Cosa farà:
a) Nel testo sulla privacy, per quanto tempo come minimo il decreto legge 354 del 2003 ha stabilito che si conservino i dati relativi alle telefonate degli utenti?
b) Ripeta fedelmente il tratto del testo sulla privacy che va da "Lo straordinario interesse" fino a "almeno quattro anni.", estremi inclusi.
c) Prosegua il testo sulla privacy a partire dal punto in cui si interrompe.

Testo estratto:
****************
Lo straordinario interesse inoltre, suscitato negli ultimi due decenni dai temi della privacy è dovuto essenzialmente alla cosiddetta “guerra al terrore”. L’ attentato alle Torri Gemelle dell ’11 settembre 2001 e il diffondersi del “Cybercrime”, hanno portato il Parlamento ed il Consiglio Europeo ad approvare nel luglio 2002 la nuova direttiva comunitaria sulla privacy e telecomunicazioni. L’ Italia ha provveduto a recepire la normativa, emendando il Codice della Privacy italiano con il decreto legge 354 del 2003, con il quale si è stabilita la conservazione dei dati relativi alle telefonate degli utenti per almeno quattro anni.
****************
Contenuto del dataset:
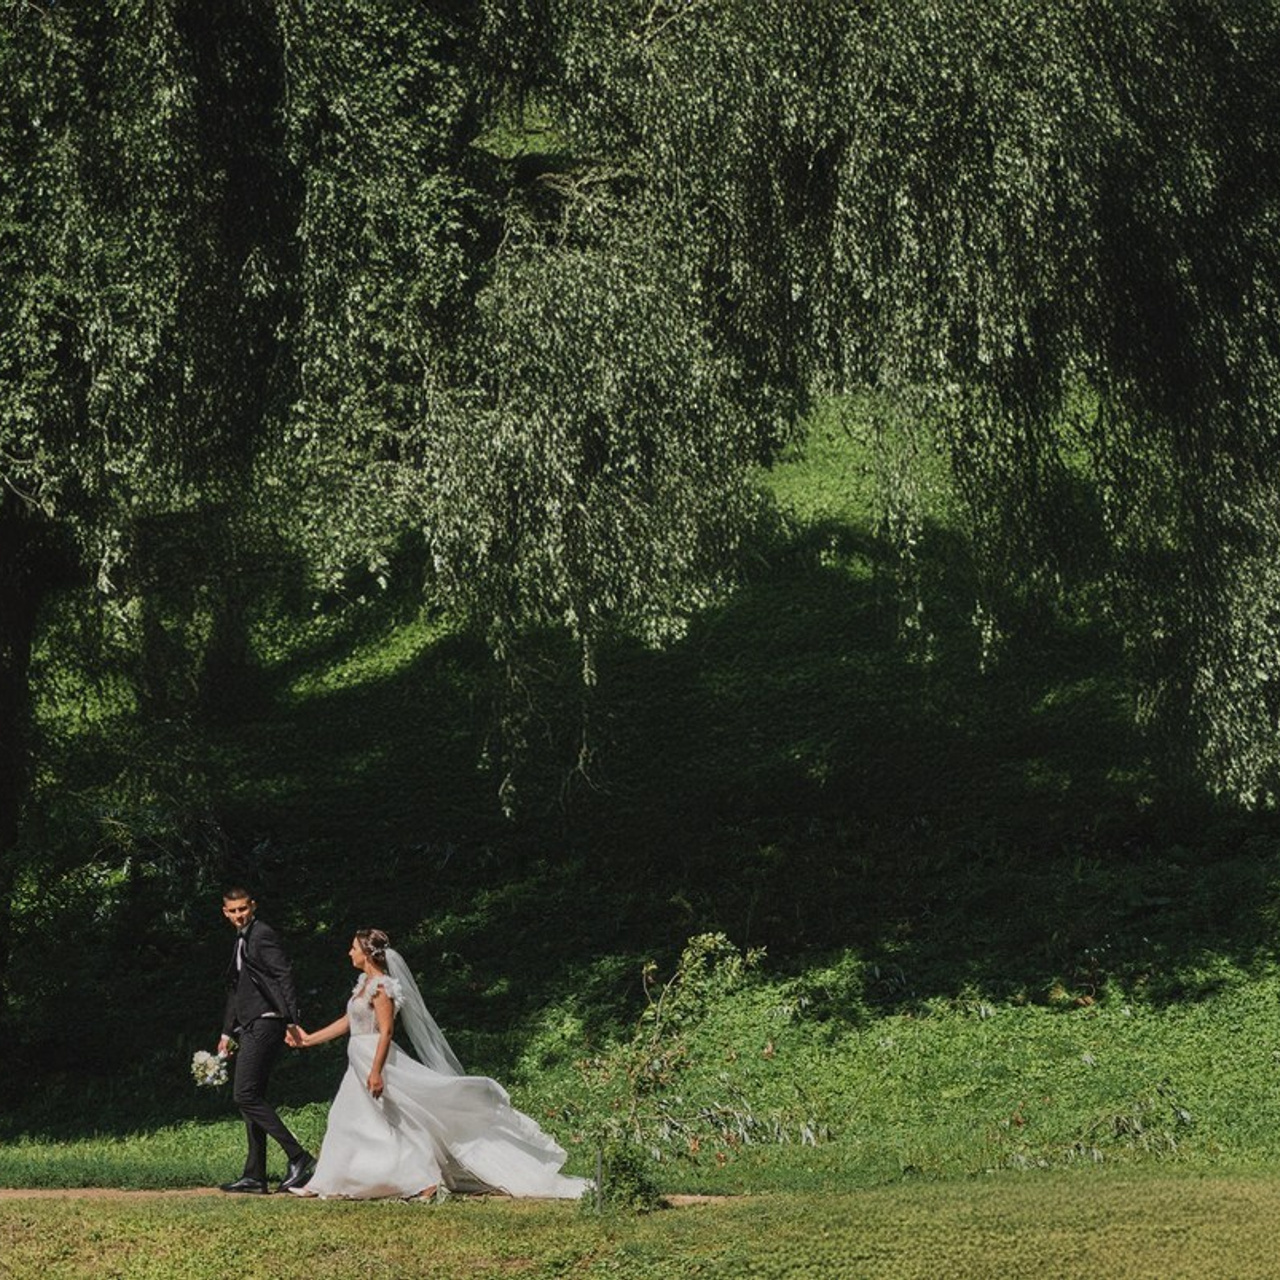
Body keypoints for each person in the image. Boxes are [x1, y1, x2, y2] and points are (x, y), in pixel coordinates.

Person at [289, 929, 590, 1201]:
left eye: (353, 948)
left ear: (367, 953)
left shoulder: (381, 987)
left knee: (394, 1118)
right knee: (346, 1118)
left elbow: (386, 1031)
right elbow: (348, 1022)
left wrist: (376, 1071)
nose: (349, 953)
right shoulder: (364, 984)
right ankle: (328, 1181)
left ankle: (417, 1180)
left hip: (374, 1057)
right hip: (358, 1058)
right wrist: (308, 1039)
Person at [216, 887, 315, 1194]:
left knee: (244, 1094)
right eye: (232, 911)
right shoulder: (241, 938)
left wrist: (291, 1021)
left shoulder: (262, 934)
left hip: (266, 1022)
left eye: (243, 909)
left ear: (253, 906)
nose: (238, 915)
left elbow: (284, 974)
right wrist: (226, 1031)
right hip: (248, 1025)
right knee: (252, 1097)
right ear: (225, 912)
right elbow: (237, 988)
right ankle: (254, 1174)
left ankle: (299, 1157)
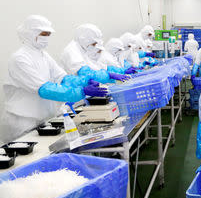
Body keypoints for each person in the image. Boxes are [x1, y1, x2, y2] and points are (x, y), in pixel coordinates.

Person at [1, 15, 107, 143]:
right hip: (23, 120)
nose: (46, 38)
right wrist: (81, 92)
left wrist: (85, 81)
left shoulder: (43, 55)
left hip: (42, 118)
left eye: (48, 34)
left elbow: (62, 78)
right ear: (30, 33)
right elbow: (45, 89)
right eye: (43, 34)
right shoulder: (19, 58)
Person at [61, 24, 129, 83]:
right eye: (94, 44)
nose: (94, 46)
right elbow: (87, 73)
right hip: (75, 91)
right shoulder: (72, 51)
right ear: (83, 39)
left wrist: (115, 73)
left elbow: (95, 67)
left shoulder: (81, 50)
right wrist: (109, 75)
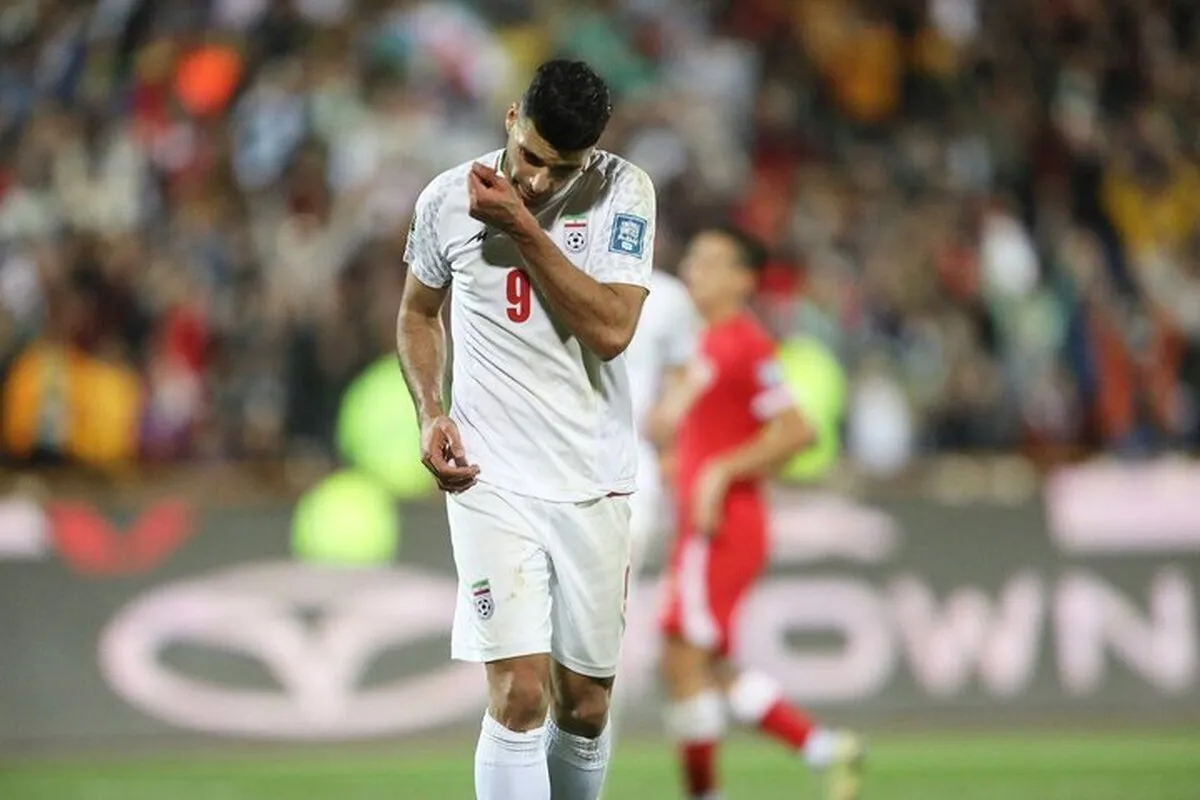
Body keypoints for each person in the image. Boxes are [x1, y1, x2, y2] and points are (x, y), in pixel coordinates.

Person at [395, 60, 655, 800]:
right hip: (492, 477)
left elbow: (611, 329)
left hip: (592, 478)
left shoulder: (623, 191)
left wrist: (520, 225)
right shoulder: (447, 198)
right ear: (512, 117)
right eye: (531, 156)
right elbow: (417, 314)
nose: (539, 180)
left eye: (561, 168)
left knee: (586, 706)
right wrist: (431, 409)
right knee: (518, 692)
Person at [654, 226, 865, 800]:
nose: (694, 271)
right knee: (707, 666)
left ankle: (706, 794)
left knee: (683, 661)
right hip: (705, 525)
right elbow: (688, 428)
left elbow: (797, 430)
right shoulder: (699, 344)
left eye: (711, 262)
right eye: (692, 259)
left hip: (723, 526)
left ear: (743, 279)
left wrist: (720, 472)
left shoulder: (744, 344)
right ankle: (825, 748)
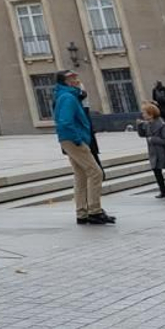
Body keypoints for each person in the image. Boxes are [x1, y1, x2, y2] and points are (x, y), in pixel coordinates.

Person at [54, 70, 113, 226]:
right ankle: (95, 211)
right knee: (96, 173)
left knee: (81, 175)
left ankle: (82, 213)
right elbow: (65, 121)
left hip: (69, 139)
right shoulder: (67, 97)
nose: (76, 79)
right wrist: (78, 139)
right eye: (72, 78)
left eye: (75, 76)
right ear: (66, 81)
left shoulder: (67, 95)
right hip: (73, 139)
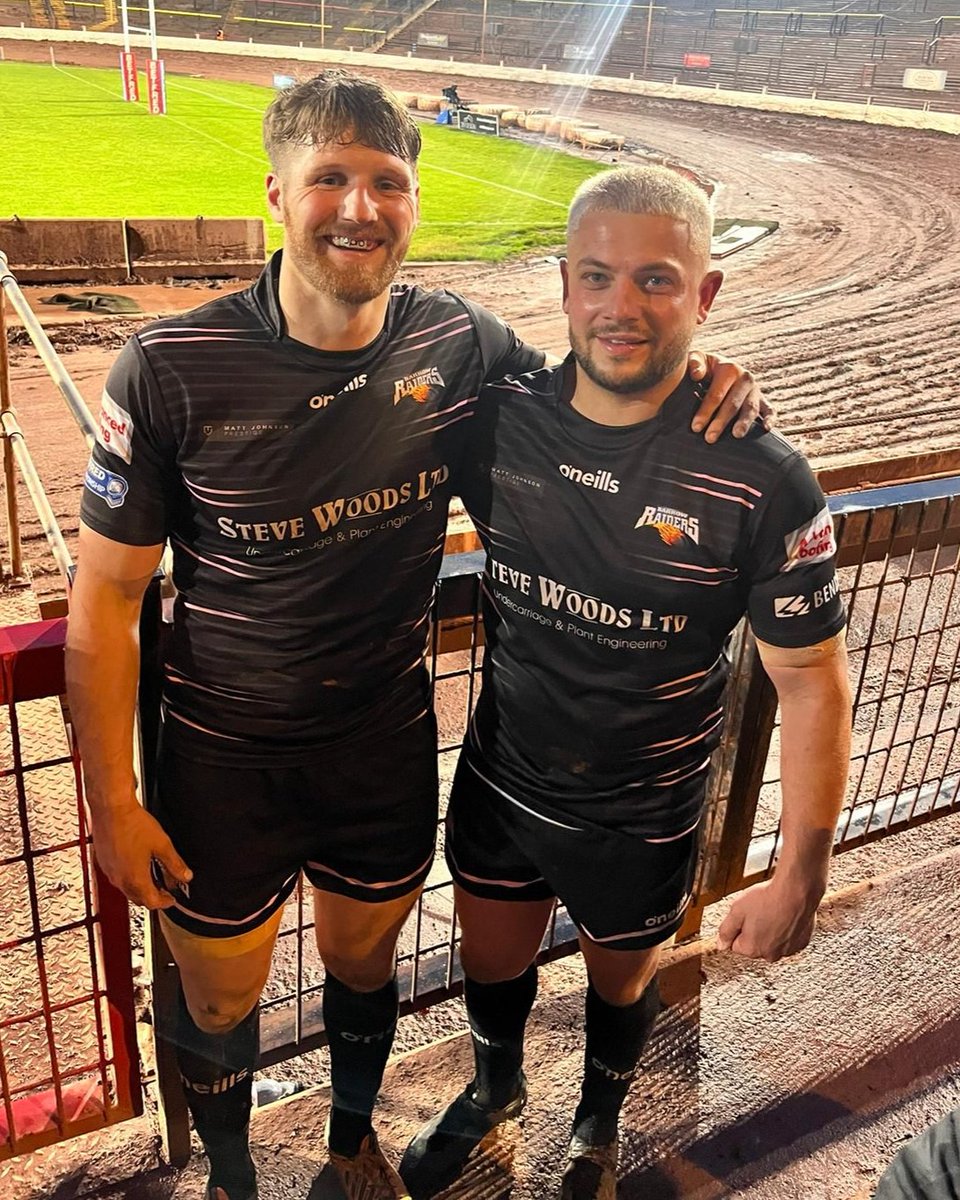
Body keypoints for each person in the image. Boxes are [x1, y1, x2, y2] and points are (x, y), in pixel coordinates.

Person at [65, 74, 765, 1200]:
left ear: (413, 202)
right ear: (275, 196)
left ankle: (349, 1148)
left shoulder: (462, 344)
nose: (359, 206)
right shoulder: (170, 369)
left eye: (386, 181)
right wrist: (113, 797)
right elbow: (103, 603)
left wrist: (706, 381)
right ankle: (236, 1178)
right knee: (219, 998)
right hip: (219, 757)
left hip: (381, 742)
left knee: (361, 963)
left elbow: (600, 398)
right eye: (329, 178)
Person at [399, 164, 852, 1200]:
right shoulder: (494, 421)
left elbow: (815, 683)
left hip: (643, 810)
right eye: (597, 276)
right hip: (505, 782)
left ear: (705, 295)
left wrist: (801, 871)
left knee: (623, 984)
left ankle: (598, 1120)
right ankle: (496, 1091)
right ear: (563, 285)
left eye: (656, 280)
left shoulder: (761, 477)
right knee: (493, 967)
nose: (621, 307)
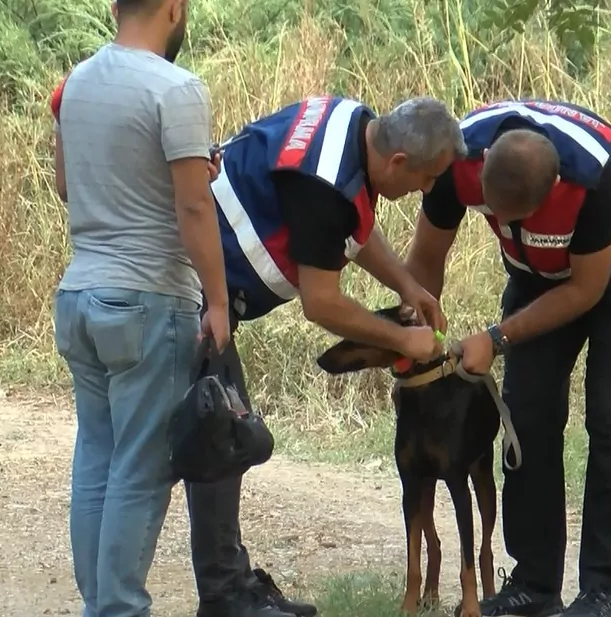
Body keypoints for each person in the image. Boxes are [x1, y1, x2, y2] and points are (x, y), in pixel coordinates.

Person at [184, 93, 466, 617]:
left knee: (220, 434)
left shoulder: (352, 122)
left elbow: (352, 230)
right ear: (399, 162)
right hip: (189, 293)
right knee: (221, 432)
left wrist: (407, 284)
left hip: (203, 290)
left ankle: (228, 585)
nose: (428, 191)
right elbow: (323, 303)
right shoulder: (326, 186)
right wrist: (403, 340)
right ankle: (221, 593)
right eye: (427, 179)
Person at [404, 99, 611, 617]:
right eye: (492, 213)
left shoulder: (591, 179)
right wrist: (421, 334)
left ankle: (601, 593)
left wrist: (496, 337)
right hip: (534, 272)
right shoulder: (453, 158)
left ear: (549, 193)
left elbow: (585, 290)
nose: (497, 225)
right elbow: (428, 257)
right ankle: (533, 585)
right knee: (526, 416)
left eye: (512, 218)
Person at [47, 1, 233, 615]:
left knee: (97, 457)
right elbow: (193, 209)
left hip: (80, 295)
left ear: (112, 6)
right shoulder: (177, 88)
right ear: (175, 8)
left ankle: (100, 603)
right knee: (140, 469)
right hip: (149, 298)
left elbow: (66, 185)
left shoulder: (76, 82)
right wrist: (219, 297)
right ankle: (119, 607)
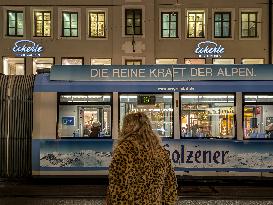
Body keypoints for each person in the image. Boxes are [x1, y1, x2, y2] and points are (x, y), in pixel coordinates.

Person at [107, 112, 178, 204]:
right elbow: (170, 185)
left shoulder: (123, 150)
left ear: (126, 127)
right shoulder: (160, 151)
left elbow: (117, 188)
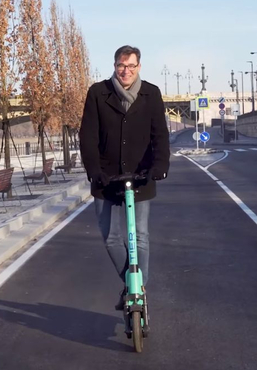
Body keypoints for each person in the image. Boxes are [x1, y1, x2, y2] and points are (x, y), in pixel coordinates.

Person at [79, 45, 170, 310]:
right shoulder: (98, 93)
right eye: (121, 65)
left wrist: (160, 166)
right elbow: (88, 136)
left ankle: (138, 290)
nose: (125, 71)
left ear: (139, 67)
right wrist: (94, 171)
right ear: (115, 65)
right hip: (106, 177)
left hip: (141, 175)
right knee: (110, 236)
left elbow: (160, 135)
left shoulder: (151, 94)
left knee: (140, 235)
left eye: (131, 66)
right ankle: (132, 283)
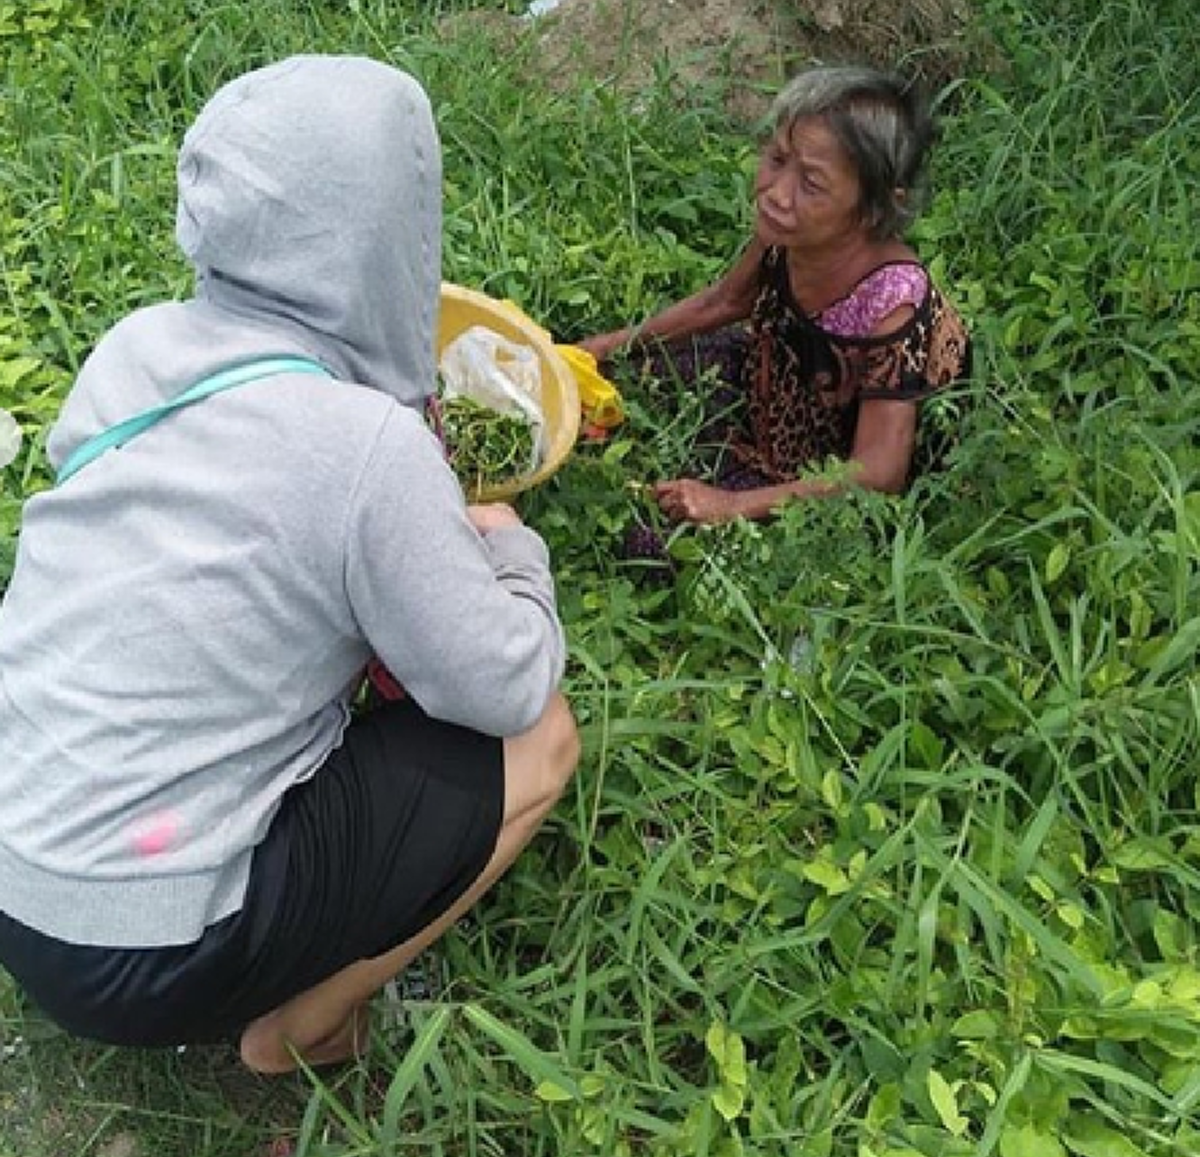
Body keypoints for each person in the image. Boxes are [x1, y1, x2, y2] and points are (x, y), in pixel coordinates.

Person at [0, 56, 578, 1074]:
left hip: (21, 879)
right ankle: (306, 1027)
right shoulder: (365, 447)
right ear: (389, 242)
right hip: (149, 942)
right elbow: (501, 681)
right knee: (542, 739)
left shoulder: (131, 352)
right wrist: (512, 549)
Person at [579, 65, 971, 524]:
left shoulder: (894, 305)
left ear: (874, 208)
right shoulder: (787, 232)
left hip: (829, 470)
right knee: (624, 375)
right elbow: (725, 302)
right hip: (775, 387)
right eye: (778, 159)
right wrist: (600, 349)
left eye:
****************
Risultati delle attività:
a) Per almeno quattro anni.

b)
Lo straordinario interesse inoltre, suscitato negli ultimi due decenni dai temi della privacy è dovuto essenzialmente alla cosiddetta “guerra al terrore”. L’ attentato alle Torri Gemelle dell ’11 settembre 2001 e il diffondersi del “Cybercrime”, hanno portato il Parlamento ed il Consiglio Europeo ad approvare nel luglio 2002 la nuova direttiva comunitaria sulla privacy e telecomunicazioni. L’ Italia ha provveduto a recepire la normativa, emendando il Codice della Privacy italiano con il decreto legge 354 del 2003, con il quale si è stabilita la conservazione dei dati relativi alle telefonate degli utenti per almeno quattro anni.

c)
Uno degli aspetti più importanti della privacy oggi è legato dunque all’avvento di internet che ha messo in mora i tradizionali confini giuridici e politici degli stati sovrani, nel processo, sempre più mondiale di informazione processata nel reticolo globale. Il Regolamento 679/2016 denominato GDPR (General data protection regulation) abroga la Direttiva 46/95 CE (regolamento generale sulla protezione dei dati). Il GDPR non poteva certamente non considerare l’utilizzo di social network e della messaggistica istantanea. Tuttavia il regolamento europeo non riuscendo ad offrire la soluzione giuridica ai problemi di nuova generazione, data l’impensabile ed imponderabile vastità di fattispecie di reato a livello digitale , ha tentato un compromesso : gli operatori economici e sociali , oltre che gli enti pubblici, non hanno altra possibilità se non “contestualizzare” il trattamento dati, ovverosia presentare l’offerta di trattamento dei “ bit “ personali che si necessitino per le finalità del servizio , recidendo parzialmente la copertura delle normative privacy. L’ intento è da un lato riuscire a coprire il range di tutela comunitario e dall’ altro scongiurare il pericolo che le società (soprattutto di social network) incorrono con una facilità estrema nelle sanzioni sociali, economiche e penali.  Quanto questo contemperamento di opposte esigenze in gioco sia eticamente corretto appare una questione tutt’altro che pacifica.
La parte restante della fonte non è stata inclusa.